Zen Studio Pinball FX series’ whole deal is making licensed virtual pinball machines, usually for PC and console games, but VR versions are kind of a no-brainer. Or should be a no-brainer. Turns out: they need a lot of brains. Because while you want to just walk up to a machine and start using your hands, it’s not going to be like that. In fact, everything has a layer of clunky abstraction to it. From using the Touch controllers in a way that’s a bit more like a gamepad to the fact that only one machine exists in your “fancave” and it transforms into the eight different table options. Why they did it this way, I’ll never know.
The unlocks are neat: trophies, collectables, and posters you can use to decorate your “fancave.” Albeit with a clunky UI that makes the actual act of decorating a bit of a pain. It does look nice once you get the stuff in place. If you can get past all that, there are some GREAT pinball tables in here, and actually playing them is a joy. So yeah, I’m glad I bought it, I just wish they’d make some majorly different choices about how it all works.
— Noah Nelson
For suckers like me, chances are you’ve long, long ago passed the point of questioning your purchasing habits for Star Wars merchandise. If that comment resonates with you as a owner of a VR headset, you’ll have a blast playing Star Wars VR Pinball.
I’m surprised with the depth and variety of the eight pinball machines. While they’re similar, none of the machines are a carbonite copy clone of another in theme nor function. The VR elements layered onto these machines, both in and around, make the whole experience enjoyably come to life. The campaign mode is the best part, with specific challenges that ask more of me than to mindlessly play in arcade mode for hours upon end.

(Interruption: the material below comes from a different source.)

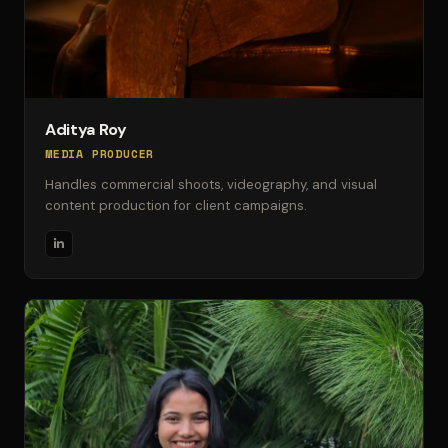
Aditya Roy
MEDIA PRODUCER
Handles commercial shoots, videography, and visual
content production for client campaigns.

It’s in the “why you should play in VR” selling points for Star Wars VR Pinball that are coming up short like Red Leader’s proton torpedo. In theory, the practice of walking around and decorating your basement “fan cave” is a noble one. It is fun to spend a few minutes trying to decide which poster art or life-sized figurine I’ve unlocked to put up. Yet it’s a sterile affair. You can’t “play” with any memorabilia. Worse, there’s no way to share your custom designed “fan cave” with anyone, leaving you to haunt it alone like a Jedi in exile.
Furthermore, there are VR minigames you can play within some of the machines. I haven’t come across a single one yet. I wish there was a way I could play them separately, outside of the machines.
If you like Star Wars, pinball machines, or are in desperate need to play a VR game that isn’t a shooter, the Force will be with you. Otherwise, Star Wars VR Pinball is currently the equivalent of living in an SNL sketch.